- Exercise requirements -
Omit the pictures, and output the rest of the entries exactly as written.

Stored data
-.-.-

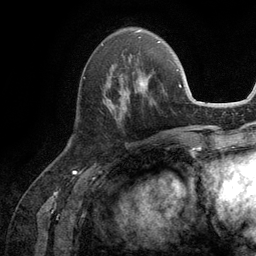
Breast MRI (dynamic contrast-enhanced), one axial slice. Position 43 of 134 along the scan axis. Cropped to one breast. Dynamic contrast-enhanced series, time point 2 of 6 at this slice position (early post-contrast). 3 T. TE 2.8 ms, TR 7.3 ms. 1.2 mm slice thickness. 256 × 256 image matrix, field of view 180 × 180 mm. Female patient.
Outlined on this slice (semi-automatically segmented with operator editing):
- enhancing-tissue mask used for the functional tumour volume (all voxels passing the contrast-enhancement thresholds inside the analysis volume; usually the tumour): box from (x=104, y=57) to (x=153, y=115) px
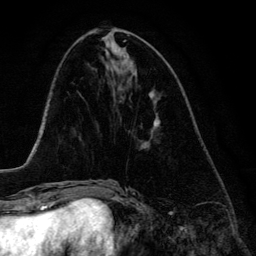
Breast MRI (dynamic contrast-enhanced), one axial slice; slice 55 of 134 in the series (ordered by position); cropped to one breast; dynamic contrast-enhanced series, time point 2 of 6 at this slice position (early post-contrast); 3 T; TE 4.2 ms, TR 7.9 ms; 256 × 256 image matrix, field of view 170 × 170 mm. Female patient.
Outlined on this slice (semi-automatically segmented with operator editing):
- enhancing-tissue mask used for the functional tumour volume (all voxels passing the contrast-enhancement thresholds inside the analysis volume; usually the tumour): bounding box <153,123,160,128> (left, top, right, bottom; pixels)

-.-.-

- Result -
Breast MRI (dynamic contrast-enhanced), one axial slice. Position 43 of 134 along the scan axis. Cropped to one breast. Dynamic contrast-enhanced series, time point 2 of 6 at this slice position (early post-contrast). 3 T. TE 2.8 ms, TR 7.3 ms. 1.2 mm slice thickness. 256 × 256 image matrix, field of view 180 × 180 mm. Female patient.
Outlined on this slice (semi-automatically segmented with operator editing):
- enhancing-tissue mask used for the functional tumour volume (all voxels passing the contrast-enhancement thresholds inside the analysis volume; usually the tumour): box from (x=104, y=57) to (x=153, y=115) px
Breast MRI (dynamic contrast-enhanced), one axial slice; slice 55 of 134 in the series (ordered by position); cropped to one breast; dynamic contrast-enhanced series, time point 2 of 6 at this slice position (early post-contrast); 3 T; TE 4.2 ms, TR 7.9 ms; 256 × 256 image matrix, field of view 170 × 170 mm. Female patient.
Outlined on this slice (semi-automatically segmented with operator editing):
- enhancing-tissue mask used for the functional tumour volume (all voxels passing the contrast-enhancement thresholds inside the analysis volume; usually the tumour): bounding box <153,123,160,128> (left, top, right, bottom; pixels)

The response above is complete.